| TEXTO PARA LEER |
━━━━━━━━━━
Desde la soledad de su celda, la joven novicia no dejaba de darle vueltas a una inquietud. Podría pensarse que era la nostalgia de su vida anterior. Perteneciente a una familia aristocrática madrileña el día a día en aquel convento del Escorial en nada le recordaba a la comodidad de su hogar. Pero no se trataba de eso. Su preocupación distaba unos 70 kilómetros de allí, en una localidad de Madrid llamada Getafe, que pocos meses atrás había sido noticia.

Allí, en Getafe, había un cerro -El Cerro de los Ángeles- elegido por Su Majestad el Rey Alfonso XIII para erigir un monumento, cuya inauguración se hizo coincidir con la consagración de España al Sagrado Corazón de Jesús. De hecho, la estatua estaba dedicada al Sagrado Corazón. Corría el 30 de mayo de 1919, hace justo cien años. La elección del sitio fue cualquier cosa menos casual, pues El Cerro de los Ángeles es el centro geográfico de la península. En cuanto a la fecha, el 30 de mayo es el día que la Iglesia conmemora a san Fernando.
━━━━━━━━━━
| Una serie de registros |
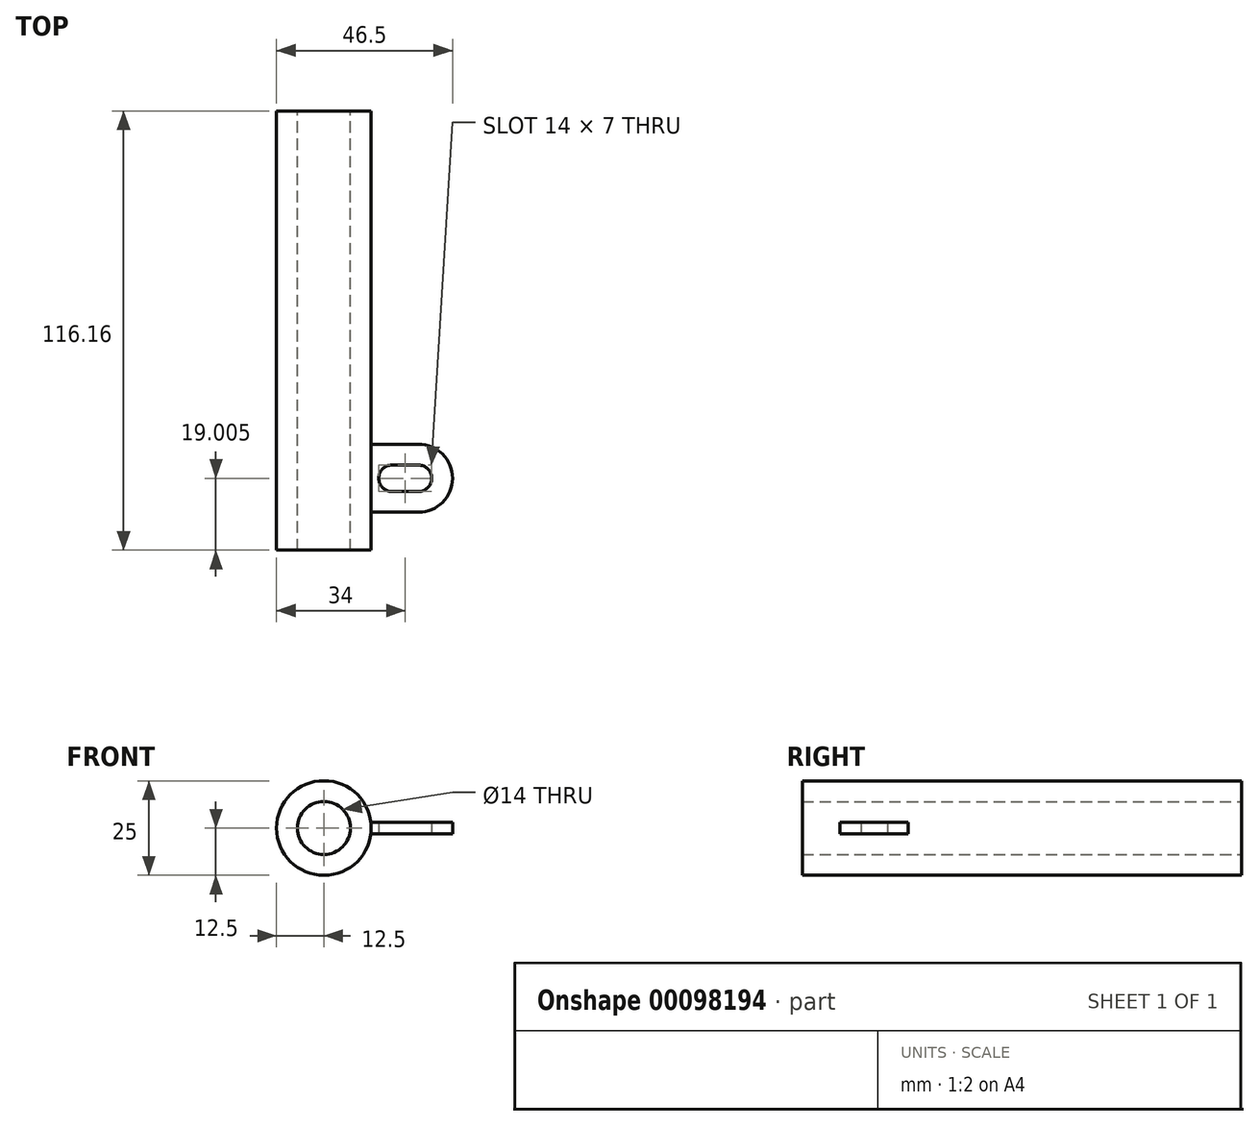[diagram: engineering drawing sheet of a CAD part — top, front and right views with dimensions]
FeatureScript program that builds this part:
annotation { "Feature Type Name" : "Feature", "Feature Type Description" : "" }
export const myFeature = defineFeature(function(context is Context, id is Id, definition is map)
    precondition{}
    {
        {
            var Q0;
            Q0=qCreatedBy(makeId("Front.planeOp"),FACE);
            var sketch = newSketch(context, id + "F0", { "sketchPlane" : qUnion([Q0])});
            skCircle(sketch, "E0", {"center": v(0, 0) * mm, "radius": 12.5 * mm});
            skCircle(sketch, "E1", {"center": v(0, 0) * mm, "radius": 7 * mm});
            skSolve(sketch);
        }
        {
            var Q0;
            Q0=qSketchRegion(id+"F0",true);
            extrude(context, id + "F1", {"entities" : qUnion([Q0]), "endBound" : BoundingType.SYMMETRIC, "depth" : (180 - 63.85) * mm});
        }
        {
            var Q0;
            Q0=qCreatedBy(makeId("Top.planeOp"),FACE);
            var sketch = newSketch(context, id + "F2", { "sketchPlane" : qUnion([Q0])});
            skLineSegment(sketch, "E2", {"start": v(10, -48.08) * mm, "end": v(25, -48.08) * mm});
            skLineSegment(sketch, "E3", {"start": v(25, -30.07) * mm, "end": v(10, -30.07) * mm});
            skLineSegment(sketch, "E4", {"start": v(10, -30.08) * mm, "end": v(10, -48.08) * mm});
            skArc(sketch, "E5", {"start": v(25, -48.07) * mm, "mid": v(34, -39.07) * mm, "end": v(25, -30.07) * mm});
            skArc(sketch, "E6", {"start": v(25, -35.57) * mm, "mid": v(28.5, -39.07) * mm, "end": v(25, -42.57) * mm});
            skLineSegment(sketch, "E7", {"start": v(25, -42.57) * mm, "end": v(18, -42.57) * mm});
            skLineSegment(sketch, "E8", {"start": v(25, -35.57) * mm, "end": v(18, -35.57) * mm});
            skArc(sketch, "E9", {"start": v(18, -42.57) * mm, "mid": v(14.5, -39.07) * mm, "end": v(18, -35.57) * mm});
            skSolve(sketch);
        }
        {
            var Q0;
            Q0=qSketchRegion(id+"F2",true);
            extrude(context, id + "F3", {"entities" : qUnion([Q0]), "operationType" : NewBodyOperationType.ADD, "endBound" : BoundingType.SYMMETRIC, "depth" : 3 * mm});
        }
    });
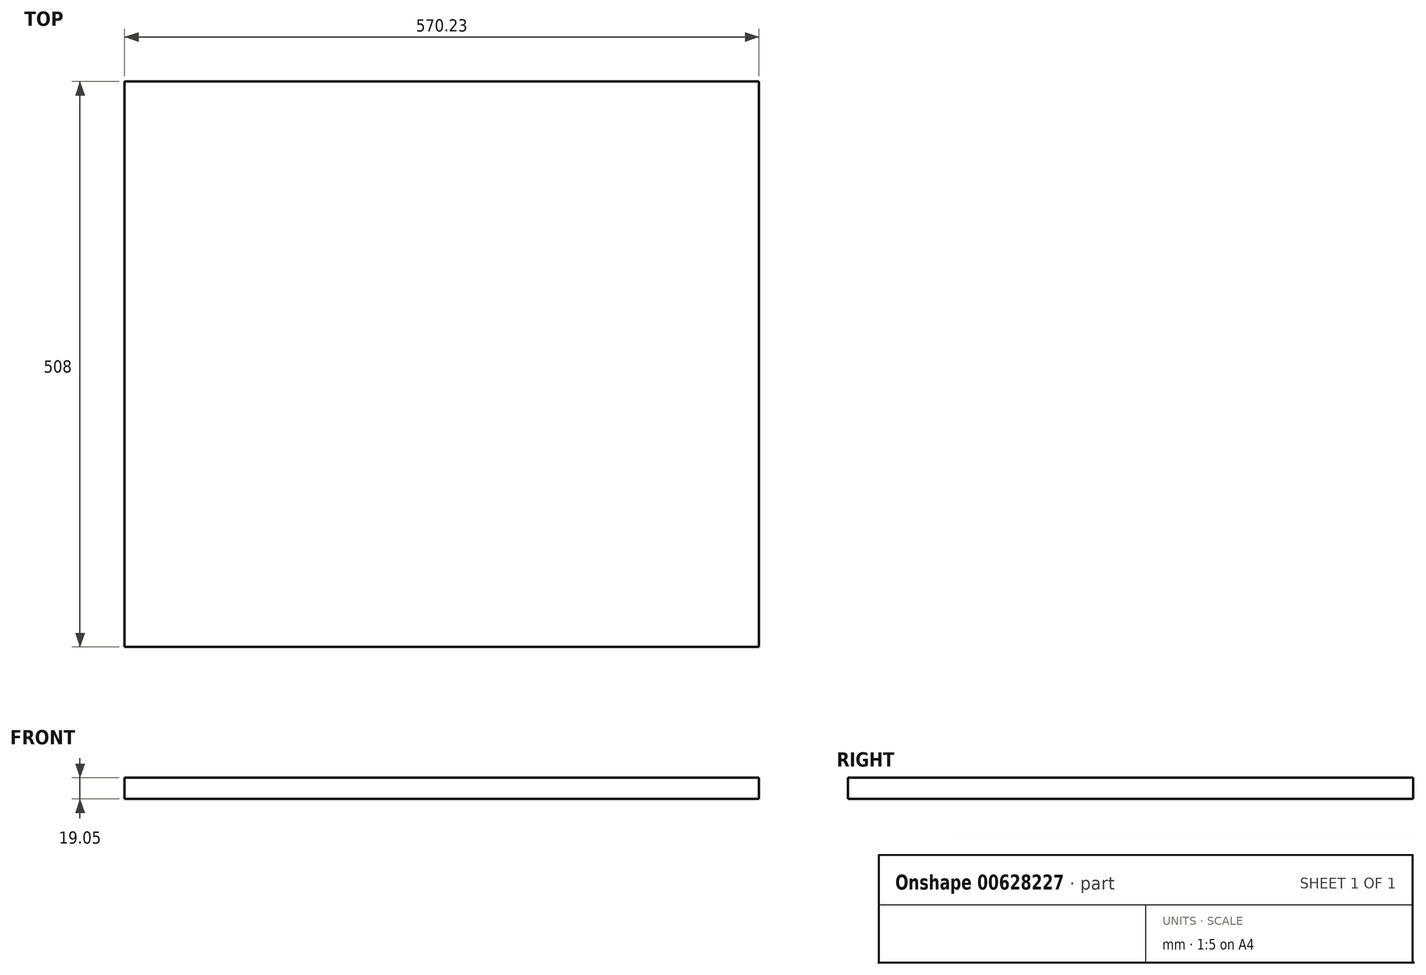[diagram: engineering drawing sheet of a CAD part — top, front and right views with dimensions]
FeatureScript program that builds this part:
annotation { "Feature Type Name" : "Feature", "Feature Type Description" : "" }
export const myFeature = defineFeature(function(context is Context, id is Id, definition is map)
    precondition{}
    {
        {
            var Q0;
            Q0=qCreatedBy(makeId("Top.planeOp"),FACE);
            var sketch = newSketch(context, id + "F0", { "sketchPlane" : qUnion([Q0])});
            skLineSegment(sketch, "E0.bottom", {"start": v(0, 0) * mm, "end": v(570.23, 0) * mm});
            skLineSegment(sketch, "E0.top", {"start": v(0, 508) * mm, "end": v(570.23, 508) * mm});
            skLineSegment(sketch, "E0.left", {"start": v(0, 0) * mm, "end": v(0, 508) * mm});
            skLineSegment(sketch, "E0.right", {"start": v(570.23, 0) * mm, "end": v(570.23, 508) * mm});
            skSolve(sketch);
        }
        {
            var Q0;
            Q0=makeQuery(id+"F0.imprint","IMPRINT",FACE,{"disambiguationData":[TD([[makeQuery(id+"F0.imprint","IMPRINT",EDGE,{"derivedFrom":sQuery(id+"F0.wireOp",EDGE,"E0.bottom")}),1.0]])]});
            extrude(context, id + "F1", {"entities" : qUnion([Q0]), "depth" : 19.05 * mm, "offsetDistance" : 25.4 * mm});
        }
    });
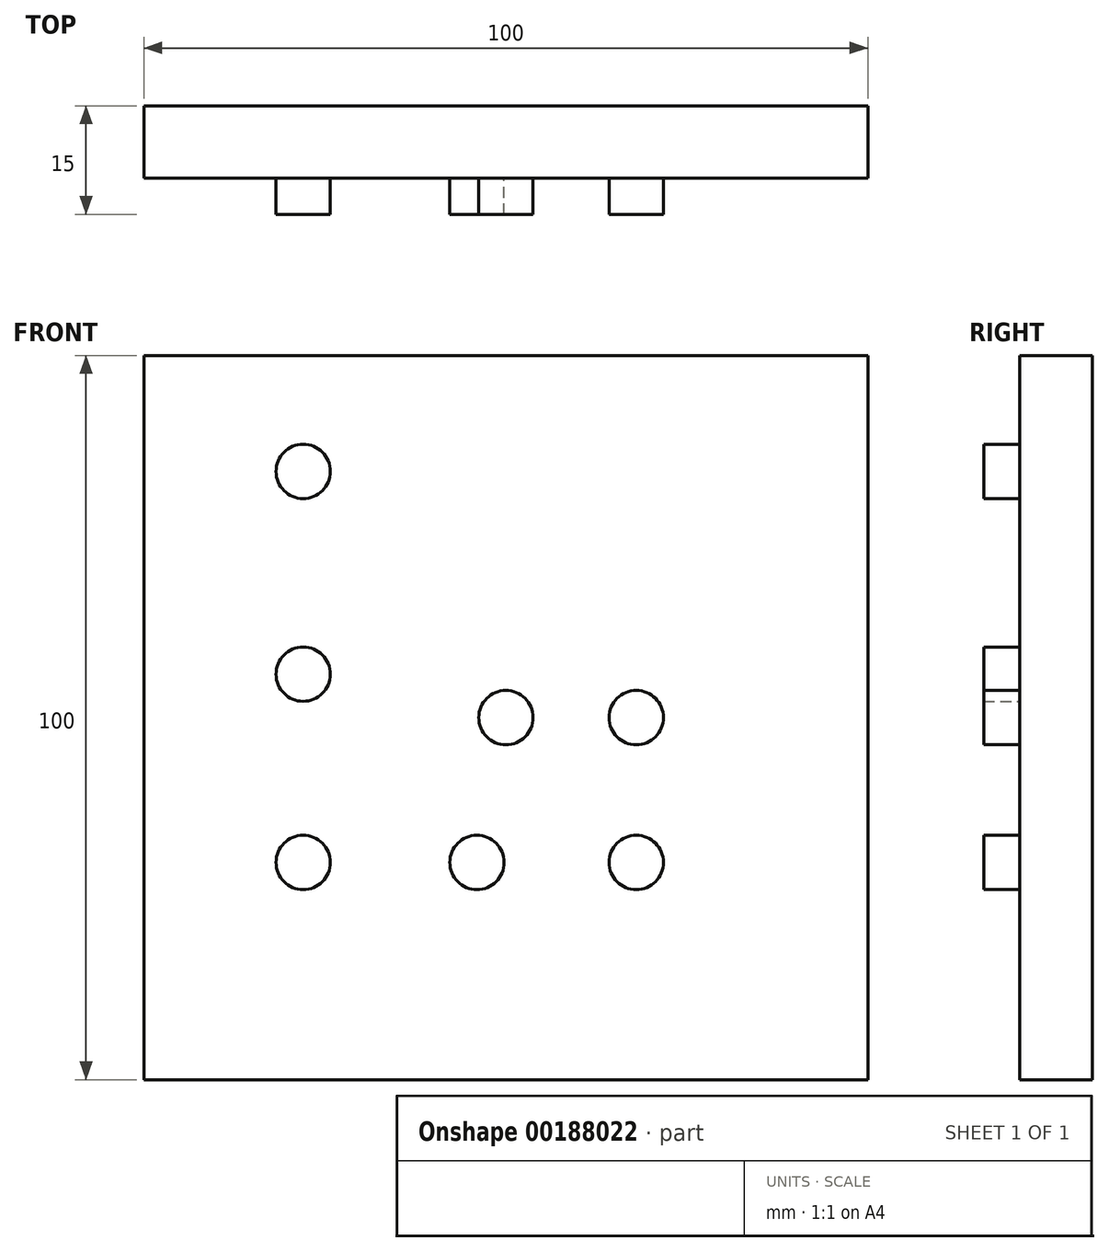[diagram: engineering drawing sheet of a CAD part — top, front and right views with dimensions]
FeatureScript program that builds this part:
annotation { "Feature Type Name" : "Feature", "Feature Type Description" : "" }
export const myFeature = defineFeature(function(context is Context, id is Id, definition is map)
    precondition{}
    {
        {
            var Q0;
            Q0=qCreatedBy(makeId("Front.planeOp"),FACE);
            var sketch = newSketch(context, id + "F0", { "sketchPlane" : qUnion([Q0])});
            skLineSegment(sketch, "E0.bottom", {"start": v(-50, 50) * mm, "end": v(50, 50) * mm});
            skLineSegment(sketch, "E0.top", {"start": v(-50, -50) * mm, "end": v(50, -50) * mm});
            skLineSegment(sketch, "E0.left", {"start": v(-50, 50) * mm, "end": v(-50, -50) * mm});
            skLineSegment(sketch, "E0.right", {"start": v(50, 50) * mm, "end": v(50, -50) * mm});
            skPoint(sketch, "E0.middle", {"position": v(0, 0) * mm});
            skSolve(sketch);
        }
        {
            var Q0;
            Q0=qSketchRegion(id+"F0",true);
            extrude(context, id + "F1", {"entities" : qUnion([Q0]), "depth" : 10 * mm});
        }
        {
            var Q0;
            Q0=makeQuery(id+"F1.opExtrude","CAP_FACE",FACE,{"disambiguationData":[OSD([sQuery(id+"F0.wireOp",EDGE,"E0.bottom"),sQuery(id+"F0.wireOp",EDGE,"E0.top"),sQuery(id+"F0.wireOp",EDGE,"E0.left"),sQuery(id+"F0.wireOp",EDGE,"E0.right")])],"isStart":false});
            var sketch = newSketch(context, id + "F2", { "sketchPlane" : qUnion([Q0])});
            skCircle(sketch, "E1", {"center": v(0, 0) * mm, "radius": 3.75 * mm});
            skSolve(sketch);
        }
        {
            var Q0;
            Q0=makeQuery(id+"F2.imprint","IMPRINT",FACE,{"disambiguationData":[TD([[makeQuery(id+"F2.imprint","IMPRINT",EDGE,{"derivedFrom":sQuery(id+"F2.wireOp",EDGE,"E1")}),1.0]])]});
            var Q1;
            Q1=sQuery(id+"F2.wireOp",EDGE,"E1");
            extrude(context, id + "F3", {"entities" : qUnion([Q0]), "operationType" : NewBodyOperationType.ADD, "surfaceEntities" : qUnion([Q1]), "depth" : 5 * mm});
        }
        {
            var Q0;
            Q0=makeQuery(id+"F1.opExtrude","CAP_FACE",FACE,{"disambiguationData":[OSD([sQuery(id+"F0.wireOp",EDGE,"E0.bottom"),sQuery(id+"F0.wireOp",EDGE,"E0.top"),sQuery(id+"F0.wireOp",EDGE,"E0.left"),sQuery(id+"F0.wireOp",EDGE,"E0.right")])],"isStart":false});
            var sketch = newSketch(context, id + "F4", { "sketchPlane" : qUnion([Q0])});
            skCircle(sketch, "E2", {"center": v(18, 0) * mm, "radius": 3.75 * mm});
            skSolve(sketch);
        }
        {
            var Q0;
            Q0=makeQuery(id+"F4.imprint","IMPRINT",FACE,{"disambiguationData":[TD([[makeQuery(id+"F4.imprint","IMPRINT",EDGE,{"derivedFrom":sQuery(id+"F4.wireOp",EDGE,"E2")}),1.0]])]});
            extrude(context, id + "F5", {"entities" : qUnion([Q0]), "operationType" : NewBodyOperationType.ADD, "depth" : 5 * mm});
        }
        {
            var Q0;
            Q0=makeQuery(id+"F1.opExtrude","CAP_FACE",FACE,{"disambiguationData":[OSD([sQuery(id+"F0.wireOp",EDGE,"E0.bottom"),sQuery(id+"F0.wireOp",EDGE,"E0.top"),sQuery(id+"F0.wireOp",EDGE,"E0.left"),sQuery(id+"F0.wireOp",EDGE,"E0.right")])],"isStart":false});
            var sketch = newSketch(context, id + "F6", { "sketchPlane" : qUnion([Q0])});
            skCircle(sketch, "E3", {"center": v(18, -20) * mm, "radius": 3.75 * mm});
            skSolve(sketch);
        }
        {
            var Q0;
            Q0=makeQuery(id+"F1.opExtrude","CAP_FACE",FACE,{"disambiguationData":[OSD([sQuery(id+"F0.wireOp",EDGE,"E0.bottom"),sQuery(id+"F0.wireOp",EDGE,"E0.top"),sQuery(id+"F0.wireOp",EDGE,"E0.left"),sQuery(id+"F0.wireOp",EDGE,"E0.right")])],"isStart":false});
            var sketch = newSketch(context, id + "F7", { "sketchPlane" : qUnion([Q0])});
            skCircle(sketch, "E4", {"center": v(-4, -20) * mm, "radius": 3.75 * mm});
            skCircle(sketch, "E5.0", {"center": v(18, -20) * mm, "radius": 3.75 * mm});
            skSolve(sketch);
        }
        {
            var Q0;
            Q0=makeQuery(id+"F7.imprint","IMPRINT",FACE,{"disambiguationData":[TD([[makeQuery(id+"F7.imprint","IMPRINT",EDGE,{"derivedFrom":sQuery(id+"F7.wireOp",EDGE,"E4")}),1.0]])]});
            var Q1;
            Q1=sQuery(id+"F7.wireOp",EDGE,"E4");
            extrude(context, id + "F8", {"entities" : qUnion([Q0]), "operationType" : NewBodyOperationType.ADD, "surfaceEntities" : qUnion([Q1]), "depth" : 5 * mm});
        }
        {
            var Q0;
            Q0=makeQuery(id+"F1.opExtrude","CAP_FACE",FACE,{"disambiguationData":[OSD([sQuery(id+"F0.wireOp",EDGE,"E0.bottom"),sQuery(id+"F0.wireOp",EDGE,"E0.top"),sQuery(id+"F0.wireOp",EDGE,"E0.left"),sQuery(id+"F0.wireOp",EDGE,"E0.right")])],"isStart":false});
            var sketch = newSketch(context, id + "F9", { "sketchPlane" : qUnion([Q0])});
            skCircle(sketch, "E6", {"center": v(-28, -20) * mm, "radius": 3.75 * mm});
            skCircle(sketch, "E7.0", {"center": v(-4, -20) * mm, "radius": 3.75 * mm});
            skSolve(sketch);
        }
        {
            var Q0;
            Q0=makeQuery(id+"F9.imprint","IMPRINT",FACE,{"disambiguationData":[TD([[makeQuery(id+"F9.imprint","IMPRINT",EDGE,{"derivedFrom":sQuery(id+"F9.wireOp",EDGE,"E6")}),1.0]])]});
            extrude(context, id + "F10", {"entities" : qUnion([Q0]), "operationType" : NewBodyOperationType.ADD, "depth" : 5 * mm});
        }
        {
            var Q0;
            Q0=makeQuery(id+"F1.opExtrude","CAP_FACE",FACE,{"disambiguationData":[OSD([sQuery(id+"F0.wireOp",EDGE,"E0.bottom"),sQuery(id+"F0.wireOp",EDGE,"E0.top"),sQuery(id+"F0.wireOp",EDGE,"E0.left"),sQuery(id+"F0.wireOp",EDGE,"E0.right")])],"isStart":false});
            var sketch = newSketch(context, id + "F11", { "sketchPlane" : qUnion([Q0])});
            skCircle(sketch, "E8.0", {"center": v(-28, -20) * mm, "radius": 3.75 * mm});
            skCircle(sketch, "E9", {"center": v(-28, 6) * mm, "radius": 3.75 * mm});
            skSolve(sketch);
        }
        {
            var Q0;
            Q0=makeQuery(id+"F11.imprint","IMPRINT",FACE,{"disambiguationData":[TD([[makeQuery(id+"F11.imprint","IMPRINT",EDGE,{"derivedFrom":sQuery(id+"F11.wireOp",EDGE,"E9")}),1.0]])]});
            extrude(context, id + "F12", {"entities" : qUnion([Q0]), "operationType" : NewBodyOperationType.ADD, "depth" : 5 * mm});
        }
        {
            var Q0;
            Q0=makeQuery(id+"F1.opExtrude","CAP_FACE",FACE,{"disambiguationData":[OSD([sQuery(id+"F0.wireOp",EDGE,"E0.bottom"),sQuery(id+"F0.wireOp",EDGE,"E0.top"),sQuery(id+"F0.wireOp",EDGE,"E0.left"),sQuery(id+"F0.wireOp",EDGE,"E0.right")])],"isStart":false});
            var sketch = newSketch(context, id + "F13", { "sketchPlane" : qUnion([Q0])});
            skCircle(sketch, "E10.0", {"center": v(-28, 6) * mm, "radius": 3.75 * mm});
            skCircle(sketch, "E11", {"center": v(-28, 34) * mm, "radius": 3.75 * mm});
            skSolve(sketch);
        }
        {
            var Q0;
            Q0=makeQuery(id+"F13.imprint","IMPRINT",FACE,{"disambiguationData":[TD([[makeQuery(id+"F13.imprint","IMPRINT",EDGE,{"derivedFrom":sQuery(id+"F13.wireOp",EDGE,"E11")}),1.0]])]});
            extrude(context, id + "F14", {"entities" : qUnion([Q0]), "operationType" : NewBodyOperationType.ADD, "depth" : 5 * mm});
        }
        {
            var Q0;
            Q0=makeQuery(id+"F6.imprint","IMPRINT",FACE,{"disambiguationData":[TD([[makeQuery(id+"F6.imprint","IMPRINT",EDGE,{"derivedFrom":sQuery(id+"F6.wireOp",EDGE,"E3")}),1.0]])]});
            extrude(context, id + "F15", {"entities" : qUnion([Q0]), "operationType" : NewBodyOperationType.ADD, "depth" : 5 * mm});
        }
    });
━━━━━━━━━━
| TAREA PLANTEADA 1 |
¿Qué lugares con nombre propio aparecen en el texto sobre el Cerro de los Ángeles? Enuméralos todos.
| TAREA PLANTEADA 2 |
Reescribe el tramo del texto sobre el Cerro de los Ángeles que va desde "Allí, en Getafe, había" hasta "a san Fernando.", cambiando "monumento" por "santuario".
Los datos no hacen falta para nada de lo que se pide.

| RESULTADO DE LA TAREA 1 |
- Escorial
- Madrid
- Getafe
- El Cerro de los Ángeles
- España

| RESULTADO DE LA TAREA 2 |
Allí, en Getafe, había un cerro -El Cerro de los Ángeles- elegido por Su Majestad el Rey Alfonso XIII para erigir un santuario, cuya inauguración se hizo coincidir con la consagración de España al Sagrado Corazón de Jesús. De hecho, la estatua estaba dedicada al Sagrado Corazón. Corría el 30 de mayo de 1919, hace justo cien años. La elección del sitio fue cualquier cosa menos casual, pues El Cerro de los Ángeles es el centro geográfico de la península. En cuanto a la fecha, el 30 de mayo es el día que la Iglesia conmemora a san Fernando.